▸ Document text
• • • • • • •

Washington Capitals Draft Grades

The Capitals selected Andre Burakovsky with the 23rd overall pick, as well as two second rounders, defenseman Madison Bowey (53rd pick) and left-winger Zach Sanford (61st pick).  Here is an analysis of the picks and the Capitals draft grades.

Andre Burakovsky

Nationality:  Austria/Sweden

Position:  Left Wing/Right Wing            (shoots left)

Size:  6 foot, 1 inch; 176 pounds

Birthdate:  2/9/1995 (18 years old)


The Hockey Writers:  16

NHL:  6 (for European skaters)

Hockey Prospectus:  13

ESPN:  Top 10 pick based on talent, projected to go at number 30 to Chicago

Hockey News:  24

TSN:  41

What Are People Saying

Burakovsky has been described as a major offensive talent with exponential upside.  Unlike most sports leagues, first round draft choices in the NHL do not necessarily have to have an immediate impact on their team.  As such, THW provides risk and reward ratings for prospects in their “The Next Ones” series.  The Swede received a 5/5 rating for reward and a 2/5 for risk.  Hockey Prospectus ranked the Swede higher than Bo Horvat who went to Vancouver at the 9th pick.  The general thought by most experts is that Burakovsky is a potential top six forward for an NHL team and some believe he is an immediate replacement in the farm system for the loss of Filip Forsberg.

• • • • • • •

[Stored data entries]
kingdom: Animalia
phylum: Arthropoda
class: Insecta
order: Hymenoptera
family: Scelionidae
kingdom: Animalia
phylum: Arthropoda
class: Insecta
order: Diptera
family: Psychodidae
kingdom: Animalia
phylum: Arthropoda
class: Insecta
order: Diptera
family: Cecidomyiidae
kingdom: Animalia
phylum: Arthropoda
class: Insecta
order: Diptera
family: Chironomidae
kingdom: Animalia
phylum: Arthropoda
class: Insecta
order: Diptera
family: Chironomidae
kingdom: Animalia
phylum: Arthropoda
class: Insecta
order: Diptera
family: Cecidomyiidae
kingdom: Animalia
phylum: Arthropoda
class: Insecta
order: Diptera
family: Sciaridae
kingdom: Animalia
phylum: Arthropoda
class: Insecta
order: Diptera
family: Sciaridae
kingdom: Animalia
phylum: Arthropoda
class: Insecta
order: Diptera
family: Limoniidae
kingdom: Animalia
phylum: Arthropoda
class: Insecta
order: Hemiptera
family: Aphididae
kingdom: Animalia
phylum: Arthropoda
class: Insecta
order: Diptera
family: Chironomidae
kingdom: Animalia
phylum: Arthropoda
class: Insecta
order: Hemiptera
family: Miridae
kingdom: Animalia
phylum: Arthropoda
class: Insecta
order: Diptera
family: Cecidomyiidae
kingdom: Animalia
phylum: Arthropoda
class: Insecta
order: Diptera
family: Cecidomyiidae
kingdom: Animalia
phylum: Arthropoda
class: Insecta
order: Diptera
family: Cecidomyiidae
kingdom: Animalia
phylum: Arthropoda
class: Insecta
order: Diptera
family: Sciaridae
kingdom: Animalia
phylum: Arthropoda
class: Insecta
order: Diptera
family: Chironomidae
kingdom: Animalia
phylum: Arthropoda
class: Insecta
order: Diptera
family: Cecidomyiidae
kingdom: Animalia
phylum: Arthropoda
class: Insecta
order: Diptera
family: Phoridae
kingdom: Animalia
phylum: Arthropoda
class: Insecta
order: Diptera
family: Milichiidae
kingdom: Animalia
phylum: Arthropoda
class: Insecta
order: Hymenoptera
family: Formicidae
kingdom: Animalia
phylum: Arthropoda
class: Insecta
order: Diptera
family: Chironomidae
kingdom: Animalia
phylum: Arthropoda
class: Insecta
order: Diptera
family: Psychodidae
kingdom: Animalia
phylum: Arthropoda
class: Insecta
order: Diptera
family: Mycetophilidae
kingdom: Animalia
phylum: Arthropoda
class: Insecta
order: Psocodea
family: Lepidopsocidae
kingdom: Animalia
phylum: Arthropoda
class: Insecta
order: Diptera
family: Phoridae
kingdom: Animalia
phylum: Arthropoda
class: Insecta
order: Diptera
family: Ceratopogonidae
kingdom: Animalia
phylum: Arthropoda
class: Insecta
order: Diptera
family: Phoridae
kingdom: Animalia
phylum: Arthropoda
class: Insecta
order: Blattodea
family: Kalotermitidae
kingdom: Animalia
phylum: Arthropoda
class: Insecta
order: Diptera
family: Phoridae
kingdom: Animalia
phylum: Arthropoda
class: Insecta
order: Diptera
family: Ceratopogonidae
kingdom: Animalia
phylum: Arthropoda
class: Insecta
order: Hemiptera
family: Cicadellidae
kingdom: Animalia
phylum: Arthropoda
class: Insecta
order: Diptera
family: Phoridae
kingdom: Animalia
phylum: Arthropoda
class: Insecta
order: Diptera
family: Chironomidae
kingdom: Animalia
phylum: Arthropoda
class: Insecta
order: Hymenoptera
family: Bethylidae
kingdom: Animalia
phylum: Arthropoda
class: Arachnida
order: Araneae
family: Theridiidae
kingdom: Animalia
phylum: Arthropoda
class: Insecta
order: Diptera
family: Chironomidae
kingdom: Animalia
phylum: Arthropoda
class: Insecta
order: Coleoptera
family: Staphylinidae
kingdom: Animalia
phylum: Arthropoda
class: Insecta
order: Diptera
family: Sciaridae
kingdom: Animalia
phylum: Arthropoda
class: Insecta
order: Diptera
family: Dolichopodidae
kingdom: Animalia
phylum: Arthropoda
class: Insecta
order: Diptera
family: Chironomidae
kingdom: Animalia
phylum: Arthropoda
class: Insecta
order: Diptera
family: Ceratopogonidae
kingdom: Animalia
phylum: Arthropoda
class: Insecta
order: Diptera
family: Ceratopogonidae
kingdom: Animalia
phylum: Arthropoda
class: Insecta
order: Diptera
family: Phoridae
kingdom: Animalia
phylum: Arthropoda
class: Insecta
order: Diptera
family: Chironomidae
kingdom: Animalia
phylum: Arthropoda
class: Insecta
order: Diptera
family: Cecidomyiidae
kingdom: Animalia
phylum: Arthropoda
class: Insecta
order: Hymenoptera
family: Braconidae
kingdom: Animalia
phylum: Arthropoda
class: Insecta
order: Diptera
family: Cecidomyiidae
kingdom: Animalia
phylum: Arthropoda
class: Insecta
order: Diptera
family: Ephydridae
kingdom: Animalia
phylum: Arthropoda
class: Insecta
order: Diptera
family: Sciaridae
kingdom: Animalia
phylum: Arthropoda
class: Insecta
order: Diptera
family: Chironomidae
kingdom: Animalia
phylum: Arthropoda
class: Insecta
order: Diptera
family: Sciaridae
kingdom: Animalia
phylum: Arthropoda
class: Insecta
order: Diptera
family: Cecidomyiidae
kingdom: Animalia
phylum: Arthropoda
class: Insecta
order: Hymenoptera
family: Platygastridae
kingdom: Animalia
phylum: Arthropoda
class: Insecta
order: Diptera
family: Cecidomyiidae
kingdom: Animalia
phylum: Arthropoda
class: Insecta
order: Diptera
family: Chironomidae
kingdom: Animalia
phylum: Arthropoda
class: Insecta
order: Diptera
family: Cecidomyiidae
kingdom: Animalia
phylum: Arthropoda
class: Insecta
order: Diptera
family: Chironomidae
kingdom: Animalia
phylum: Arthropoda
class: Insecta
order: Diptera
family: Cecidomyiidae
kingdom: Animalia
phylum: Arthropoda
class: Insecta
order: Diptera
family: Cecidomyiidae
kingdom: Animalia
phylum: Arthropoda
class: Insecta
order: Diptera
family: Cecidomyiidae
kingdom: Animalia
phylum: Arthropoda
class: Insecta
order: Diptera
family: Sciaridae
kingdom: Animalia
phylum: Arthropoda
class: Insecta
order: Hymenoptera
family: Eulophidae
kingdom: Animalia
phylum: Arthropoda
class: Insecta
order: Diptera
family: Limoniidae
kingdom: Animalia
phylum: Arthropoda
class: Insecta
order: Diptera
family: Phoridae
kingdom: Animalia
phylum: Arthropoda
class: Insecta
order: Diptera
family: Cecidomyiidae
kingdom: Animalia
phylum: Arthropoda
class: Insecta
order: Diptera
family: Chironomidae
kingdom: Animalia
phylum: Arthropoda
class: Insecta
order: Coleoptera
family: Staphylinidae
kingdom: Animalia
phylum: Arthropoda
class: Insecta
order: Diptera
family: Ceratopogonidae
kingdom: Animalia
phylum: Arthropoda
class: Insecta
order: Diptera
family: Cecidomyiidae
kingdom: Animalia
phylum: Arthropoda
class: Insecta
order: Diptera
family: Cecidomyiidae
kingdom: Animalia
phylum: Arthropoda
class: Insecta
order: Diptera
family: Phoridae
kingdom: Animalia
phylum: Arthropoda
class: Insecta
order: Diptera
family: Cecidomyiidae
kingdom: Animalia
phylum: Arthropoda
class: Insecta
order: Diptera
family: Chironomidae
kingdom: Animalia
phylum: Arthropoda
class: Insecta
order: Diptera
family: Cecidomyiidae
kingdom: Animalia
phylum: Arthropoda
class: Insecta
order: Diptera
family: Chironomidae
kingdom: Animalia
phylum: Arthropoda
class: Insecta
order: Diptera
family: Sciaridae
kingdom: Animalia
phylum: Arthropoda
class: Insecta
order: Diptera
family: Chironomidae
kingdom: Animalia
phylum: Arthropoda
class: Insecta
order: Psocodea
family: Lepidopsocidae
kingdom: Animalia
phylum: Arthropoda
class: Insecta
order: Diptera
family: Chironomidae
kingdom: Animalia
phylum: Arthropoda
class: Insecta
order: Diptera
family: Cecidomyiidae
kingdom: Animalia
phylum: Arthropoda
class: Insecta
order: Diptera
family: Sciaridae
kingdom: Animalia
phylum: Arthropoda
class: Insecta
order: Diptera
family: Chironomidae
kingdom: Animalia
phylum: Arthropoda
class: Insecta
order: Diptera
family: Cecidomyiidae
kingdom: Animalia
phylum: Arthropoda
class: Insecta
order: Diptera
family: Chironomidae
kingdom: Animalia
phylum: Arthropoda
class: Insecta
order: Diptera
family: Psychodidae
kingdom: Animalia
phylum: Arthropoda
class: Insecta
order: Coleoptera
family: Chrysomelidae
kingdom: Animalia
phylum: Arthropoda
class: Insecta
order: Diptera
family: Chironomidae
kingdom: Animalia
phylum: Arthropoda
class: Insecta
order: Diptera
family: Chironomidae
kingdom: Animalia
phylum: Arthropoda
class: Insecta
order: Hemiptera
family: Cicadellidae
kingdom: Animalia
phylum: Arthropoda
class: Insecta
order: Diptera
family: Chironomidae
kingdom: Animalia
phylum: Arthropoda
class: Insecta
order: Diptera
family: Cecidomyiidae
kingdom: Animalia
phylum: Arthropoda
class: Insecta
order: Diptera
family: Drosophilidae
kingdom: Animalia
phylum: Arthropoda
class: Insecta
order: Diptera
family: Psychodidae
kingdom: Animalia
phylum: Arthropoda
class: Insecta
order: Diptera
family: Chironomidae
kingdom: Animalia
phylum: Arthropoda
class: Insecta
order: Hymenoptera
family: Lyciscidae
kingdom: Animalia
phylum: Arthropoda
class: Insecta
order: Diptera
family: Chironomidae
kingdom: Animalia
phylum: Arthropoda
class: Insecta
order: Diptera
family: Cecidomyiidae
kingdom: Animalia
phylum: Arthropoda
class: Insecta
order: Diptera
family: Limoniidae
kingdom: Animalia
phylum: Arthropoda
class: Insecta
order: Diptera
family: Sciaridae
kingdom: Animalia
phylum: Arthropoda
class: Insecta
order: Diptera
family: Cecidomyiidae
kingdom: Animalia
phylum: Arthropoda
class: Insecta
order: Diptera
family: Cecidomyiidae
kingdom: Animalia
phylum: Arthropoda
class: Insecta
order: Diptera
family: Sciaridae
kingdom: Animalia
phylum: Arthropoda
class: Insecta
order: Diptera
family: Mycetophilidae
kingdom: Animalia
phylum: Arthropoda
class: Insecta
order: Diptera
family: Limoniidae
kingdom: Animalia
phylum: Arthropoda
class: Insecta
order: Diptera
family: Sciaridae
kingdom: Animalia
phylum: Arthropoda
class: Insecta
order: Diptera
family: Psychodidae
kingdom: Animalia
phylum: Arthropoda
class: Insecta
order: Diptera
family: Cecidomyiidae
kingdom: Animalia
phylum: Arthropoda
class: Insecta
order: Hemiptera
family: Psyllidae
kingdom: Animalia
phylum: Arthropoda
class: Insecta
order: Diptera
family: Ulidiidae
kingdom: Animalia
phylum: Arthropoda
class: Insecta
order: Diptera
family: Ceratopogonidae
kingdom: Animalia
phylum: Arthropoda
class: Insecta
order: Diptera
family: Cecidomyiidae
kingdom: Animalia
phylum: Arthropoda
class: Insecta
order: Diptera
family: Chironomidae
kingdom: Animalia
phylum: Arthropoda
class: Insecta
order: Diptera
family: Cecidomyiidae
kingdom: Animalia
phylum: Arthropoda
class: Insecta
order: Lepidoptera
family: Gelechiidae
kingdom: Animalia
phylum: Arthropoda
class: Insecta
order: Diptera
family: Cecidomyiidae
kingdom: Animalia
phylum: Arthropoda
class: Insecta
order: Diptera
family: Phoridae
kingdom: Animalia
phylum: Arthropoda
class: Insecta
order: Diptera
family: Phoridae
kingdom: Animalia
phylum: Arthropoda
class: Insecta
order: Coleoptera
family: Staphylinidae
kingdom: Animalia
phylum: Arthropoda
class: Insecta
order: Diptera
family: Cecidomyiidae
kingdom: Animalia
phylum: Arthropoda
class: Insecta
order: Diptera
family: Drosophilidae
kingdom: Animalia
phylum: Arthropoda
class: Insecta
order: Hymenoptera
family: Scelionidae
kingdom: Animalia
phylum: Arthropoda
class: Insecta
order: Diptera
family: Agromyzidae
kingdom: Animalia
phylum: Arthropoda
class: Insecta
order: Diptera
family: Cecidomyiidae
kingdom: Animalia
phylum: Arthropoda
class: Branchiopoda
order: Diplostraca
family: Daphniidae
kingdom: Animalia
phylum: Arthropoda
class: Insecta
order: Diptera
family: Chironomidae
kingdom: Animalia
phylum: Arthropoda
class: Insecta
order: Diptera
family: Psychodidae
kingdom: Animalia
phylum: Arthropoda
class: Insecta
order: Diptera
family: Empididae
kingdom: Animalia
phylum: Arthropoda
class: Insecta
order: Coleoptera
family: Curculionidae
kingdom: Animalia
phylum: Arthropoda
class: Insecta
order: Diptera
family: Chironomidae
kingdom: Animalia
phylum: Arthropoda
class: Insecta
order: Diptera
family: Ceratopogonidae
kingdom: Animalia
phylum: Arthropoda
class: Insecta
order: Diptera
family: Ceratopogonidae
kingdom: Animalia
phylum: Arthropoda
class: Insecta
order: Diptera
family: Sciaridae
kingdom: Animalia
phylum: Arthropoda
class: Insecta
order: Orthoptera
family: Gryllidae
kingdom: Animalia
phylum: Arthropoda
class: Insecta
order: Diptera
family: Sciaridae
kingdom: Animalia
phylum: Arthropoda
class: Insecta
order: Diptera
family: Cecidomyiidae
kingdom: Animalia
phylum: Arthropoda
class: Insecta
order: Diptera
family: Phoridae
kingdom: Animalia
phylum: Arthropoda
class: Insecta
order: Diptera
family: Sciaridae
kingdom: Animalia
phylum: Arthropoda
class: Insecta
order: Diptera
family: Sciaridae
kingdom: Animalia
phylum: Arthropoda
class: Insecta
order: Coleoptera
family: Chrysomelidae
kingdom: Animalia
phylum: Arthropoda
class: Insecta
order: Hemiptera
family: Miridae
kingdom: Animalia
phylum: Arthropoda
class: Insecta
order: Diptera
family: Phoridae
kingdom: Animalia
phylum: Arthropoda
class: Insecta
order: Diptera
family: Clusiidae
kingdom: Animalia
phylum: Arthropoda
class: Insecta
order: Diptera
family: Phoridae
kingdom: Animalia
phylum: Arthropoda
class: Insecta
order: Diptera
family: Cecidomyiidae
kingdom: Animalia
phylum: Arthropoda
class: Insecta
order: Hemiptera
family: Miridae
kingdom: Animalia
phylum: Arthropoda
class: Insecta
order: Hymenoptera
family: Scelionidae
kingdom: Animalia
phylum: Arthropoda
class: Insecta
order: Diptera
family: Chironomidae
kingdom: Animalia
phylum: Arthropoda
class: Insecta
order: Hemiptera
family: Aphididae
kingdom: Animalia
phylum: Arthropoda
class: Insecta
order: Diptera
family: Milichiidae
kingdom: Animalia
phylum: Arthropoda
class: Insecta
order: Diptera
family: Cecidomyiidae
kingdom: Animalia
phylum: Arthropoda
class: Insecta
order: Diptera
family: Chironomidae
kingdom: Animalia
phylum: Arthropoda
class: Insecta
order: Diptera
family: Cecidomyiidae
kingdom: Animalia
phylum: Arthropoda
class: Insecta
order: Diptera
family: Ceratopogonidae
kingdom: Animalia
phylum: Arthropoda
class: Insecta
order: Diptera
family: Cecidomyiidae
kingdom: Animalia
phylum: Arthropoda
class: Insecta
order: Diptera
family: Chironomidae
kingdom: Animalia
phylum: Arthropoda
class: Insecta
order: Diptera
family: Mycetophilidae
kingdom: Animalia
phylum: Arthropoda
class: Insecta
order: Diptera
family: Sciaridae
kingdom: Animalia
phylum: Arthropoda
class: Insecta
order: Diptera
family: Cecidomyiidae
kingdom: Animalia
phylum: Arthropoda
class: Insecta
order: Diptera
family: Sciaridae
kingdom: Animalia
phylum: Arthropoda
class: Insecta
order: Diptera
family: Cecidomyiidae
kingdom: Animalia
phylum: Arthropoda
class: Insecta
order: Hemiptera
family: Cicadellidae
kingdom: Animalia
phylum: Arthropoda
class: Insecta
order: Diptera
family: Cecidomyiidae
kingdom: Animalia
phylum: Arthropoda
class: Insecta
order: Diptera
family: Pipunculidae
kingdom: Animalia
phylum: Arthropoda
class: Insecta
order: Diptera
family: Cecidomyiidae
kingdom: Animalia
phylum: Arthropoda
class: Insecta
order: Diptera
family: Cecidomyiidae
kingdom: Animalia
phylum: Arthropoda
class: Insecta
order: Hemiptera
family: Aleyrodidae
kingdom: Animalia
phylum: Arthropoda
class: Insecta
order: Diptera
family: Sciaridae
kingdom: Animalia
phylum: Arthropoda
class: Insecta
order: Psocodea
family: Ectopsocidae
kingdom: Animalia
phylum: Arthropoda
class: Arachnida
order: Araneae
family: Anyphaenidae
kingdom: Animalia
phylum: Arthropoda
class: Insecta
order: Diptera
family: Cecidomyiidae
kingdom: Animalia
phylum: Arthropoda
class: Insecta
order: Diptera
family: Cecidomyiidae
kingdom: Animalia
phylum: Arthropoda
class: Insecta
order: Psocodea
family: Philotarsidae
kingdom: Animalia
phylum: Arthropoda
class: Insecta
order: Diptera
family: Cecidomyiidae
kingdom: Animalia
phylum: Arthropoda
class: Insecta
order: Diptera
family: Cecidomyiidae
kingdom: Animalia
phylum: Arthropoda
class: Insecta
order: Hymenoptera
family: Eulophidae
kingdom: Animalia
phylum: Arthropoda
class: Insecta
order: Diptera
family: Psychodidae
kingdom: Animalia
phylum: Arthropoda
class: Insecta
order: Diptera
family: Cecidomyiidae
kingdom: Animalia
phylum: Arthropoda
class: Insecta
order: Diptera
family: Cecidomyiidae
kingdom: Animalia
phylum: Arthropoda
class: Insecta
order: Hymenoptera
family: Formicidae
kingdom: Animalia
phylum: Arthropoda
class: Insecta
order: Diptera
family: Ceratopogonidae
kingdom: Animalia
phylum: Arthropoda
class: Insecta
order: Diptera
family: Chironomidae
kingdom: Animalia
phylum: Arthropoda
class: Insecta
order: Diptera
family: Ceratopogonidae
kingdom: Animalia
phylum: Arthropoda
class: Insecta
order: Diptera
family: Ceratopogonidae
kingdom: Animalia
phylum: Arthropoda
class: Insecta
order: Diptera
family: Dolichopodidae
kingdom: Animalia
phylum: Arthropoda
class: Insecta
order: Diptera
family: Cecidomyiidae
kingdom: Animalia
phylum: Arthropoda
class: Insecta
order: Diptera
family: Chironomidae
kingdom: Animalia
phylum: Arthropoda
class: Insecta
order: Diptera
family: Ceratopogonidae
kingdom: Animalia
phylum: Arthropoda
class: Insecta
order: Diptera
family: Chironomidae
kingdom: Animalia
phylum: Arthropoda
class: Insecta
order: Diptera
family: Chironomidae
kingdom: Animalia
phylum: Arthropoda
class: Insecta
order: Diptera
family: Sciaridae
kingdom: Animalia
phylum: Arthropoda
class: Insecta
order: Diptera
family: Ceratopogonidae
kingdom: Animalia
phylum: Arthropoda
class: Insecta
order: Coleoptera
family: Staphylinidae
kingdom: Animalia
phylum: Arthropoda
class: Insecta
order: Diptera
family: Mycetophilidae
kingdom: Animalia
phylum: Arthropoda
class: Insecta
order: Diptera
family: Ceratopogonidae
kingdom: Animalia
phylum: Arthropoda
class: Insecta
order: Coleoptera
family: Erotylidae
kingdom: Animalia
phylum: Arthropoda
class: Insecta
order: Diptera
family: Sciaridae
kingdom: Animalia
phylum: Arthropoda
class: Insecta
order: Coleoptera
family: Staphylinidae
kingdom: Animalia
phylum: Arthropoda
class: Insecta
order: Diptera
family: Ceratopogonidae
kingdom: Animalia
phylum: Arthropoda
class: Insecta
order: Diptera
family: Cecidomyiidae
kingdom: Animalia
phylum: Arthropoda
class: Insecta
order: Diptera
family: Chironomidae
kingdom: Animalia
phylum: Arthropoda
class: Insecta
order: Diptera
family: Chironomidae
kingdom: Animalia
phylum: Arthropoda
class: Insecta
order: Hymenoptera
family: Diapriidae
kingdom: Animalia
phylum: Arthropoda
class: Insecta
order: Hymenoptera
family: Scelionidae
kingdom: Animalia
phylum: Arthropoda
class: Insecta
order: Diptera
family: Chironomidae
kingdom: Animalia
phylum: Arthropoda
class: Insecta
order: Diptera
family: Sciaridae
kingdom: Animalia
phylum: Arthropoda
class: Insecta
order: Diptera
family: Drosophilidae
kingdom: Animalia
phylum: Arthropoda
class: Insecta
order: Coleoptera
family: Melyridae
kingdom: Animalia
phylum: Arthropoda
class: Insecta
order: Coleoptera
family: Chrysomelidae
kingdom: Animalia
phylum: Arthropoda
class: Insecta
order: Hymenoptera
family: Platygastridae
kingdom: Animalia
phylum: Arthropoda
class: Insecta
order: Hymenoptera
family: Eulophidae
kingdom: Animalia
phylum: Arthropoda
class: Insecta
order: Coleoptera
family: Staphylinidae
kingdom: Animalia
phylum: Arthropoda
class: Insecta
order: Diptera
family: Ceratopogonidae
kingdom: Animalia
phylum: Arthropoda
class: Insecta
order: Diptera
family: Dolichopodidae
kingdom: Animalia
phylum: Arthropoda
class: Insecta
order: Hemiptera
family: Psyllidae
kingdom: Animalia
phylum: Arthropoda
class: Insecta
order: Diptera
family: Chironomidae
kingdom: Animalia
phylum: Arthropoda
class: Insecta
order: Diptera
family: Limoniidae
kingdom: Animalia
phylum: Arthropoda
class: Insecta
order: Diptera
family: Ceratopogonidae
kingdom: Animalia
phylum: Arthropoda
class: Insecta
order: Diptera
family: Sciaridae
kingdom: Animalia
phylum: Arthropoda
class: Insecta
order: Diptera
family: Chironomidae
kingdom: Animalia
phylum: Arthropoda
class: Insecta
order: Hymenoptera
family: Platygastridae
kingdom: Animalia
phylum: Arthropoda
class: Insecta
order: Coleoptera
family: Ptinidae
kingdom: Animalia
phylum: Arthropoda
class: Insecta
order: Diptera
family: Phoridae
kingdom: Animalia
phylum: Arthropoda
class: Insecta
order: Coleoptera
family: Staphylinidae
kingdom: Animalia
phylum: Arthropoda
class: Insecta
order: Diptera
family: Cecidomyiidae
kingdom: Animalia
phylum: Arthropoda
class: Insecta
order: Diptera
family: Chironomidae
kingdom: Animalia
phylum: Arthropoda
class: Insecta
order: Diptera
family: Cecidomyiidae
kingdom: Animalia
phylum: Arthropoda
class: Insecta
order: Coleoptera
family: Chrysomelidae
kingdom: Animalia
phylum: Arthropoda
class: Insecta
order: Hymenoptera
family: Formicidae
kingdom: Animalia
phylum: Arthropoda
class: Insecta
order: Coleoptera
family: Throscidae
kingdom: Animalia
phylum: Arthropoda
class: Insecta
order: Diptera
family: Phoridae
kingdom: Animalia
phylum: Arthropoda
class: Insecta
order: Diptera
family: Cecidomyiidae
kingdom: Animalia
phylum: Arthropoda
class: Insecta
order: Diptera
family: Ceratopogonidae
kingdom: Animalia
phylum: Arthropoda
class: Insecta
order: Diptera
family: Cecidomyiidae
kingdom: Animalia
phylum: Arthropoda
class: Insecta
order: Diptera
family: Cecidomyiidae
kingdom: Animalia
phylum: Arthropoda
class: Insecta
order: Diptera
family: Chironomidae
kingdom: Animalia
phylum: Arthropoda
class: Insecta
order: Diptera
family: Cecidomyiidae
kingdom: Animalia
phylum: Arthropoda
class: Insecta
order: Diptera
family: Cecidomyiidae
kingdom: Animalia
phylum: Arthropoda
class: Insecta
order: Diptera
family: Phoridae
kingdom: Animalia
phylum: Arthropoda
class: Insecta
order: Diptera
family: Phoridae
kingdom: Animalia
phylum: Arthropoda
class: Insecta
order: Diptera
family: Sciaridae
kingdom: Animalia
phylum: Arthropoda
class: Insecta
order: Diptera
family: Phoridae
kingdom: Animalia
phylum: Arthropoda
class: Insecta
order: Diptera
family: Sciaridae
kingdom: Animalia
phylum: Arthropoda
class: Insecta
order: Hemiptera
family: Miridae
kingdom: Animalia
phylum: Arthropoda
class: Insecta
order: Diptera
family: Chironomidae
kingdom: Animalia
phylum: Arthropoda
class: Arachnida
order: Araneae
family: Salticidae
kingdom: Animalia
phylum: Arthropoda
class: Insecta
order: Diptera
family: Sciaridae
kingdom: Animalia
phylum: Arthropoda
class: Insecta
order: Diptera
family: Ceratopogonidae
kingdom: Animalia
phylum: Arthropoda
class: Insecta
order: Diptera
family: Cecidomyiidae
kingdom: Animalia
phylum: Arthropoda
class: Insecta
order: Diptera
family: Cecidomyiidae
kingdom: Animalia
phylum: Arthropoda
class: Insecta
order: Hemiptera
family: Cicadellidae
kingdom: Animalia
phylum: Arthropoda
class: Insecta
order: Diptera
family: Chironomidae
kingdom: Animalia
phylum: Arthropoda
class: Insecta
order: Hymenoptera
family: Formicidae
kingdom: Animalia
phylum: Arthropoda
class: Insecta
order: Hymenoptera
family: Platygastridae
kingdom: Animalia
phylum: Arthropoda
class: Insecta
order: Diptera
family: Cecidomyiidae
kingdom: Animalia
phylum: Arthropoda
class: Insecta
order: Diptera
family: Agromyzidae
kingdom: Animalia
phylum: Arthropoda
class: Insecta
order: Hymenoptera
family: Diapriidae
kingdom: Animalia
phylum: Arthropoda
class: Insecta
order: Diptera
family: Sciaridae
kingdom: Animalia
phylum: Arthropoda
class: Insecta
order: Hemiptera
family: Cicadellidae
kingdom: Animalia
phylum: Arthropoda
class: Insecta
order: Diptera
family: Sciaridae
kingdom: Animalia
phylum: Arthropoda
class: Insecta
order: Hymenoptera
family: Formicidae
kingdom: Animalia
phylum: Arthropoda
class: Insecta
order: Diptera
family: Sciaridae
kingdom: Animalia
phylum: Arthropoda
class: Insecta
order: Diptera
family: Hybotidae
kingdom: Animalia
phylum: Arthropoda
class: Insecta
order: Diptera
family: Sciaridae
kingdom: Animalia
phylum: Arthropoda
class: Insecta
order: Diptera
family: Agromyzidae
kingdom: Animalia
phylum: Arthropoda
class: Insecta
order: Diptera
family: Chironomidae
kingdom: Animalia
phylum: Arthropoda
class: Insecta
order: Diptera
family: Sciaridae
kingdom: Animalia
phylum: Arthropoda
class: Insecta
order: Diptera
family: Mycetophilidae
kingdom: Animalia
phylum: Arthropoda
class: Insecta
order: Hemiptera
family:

• • • • • • •

▸ Task directions
Retype everything in the Capitals draft article above from "Washington Capitals Draft" down to "(18 years old)", word for word.

▸ Exercise answer
Washington Capitals Draft Grades

The Capitals selected Andre Burakovsky with the 23rd overall pick, as well as two second rounders, defenseman Madison Bowey (53rd pick) and left-winger Zach Sanford (61st pick).  Here is an analysis of the picks and the Capitals draft grades.

Andre Burakovsky

Nationality:  Austria/Sweden

Position:  Left Wing/Right Wing            (shoots left)

Size:  6 foot, 1 inch; 176 pounds

Birthdate:  2/9/1995 (18 years old)